Check the survey website for information - also there are several slide presentations on the capabilities of the survey package for analyzing survey data. This is a great package that has great tabulation abilities and great graphics potential.

This <page> has a great introduction to the theory behind survey weighting. The biggest take home message is that SPSS only does frequency weights and can't handle clustered samples (except in the complex survey package); STATA and R (with the survey package) allow you to use inverse probability weights, clustering and stratification. It is imperative that you know what sort of weights your data uses and make sure that you use weights in calculating all your statistics. The other issue with SPSS is that it does not calculate errors correctly with weighted data. R is free and does most of the complex functions required. 

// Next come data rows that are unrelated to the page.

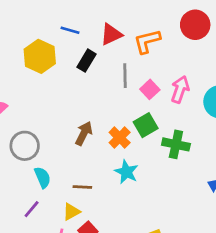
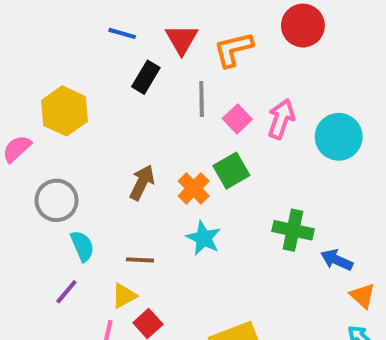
red triangle: (111, 34) -> (182, 39), turned -35
yellow hexagon: (40, 56) -> (64, 111), moved
green cross: (176, 144) -> (293, 230), moved

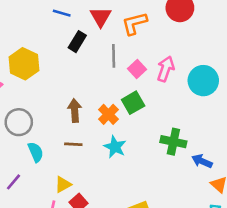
brown arrow: (142, 182) -> (75, 110), turned -30
brown line: (140, 260) -> (73, 144), moved
purple line: (66, 292) -> (14, 182), moved

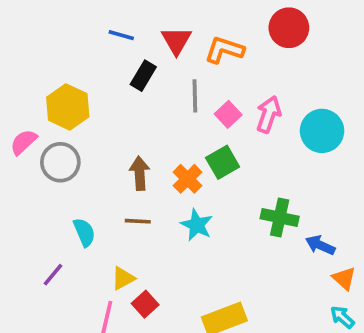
orange L-shape: (134, 23) -> (224, 50), turned 32
gray circle: (19, 122) -> (60, 162), moved

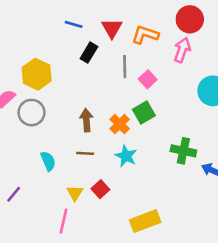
pink arrow: (269, 114) -> (182, 50), moved
purple line: (53, 275) -> (14, 194), moved
yellow triangle: (123, 278) -> (75, 193), turned -30
red square: (145, 304) -> (100, 189), moved

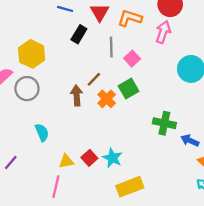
brown line: (85, 153) -> (94, 79), moved, turned -49
cyan star: (126, 156) -> (112, 158), moved
yellow triangle: (75, 193) -> (66, 161), turned 49

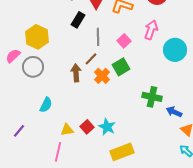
pink arrow: (163, 32) -> (151, 30), moved
gray line: (111, 47) -> (98, 37), moved
cyan semicircle: (42, 132) -> (46, 105), turned 49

Winship and Radbill point out the potential problems with using weights in OLS in this article. If you are performing regression on a weighted sample, you must consider the potential that WOLS will produce randomly wrong estimates of error in the coefficients. The general procedure is to run OLS and then WOLS and conduct an F-test to see if the models are substantially different. If they don't differ, OLS is to be preferred. If they are significantly different, then the context will determine which model to use. A frequent source of error is an underspecified model that does not include key interaction/non-linear terms. This can be found by creating an augmented equation that has the weights times the independent variables. If this doesn't produce better estimates, then the WOLS is the best way to go, but to estimate the errors with White's estimator.

Clustered samples provide a whole other problem that I haven't really sorted out, but the general idea is that in multistage clustered samples, the errors will often not be independent of each other or distributed with equal variances. In clustered samples, often it is not wise to utilize the sample weights because you will be amplifying the non-independence. A better strategy is to create a survey design object by specifying the clusters, but not the weights and then using this object for the regressions. 

In terms of coping with complex survey design, I think the best rule of thumb is if using vs. not using weights and/or clusters changes your substantive results, then you probably don't want to hang you hat (or your paper) on these results.

Important Survey Functions
#not well documented in the survey package, but very useful when you don't want to use t-tests
svymean() #means...
svyttest() #ttests...
svyglm() # FOR OLS AND LOGISTIC (family="quasibinomial" argument added)
svyby(x~y,data,svymean) - Cross tabs with row and columns sums and proportions 
svytable() #tables
svymean(~interaction(health,region),na.rm=T) #this returns the proportion of health over the total region.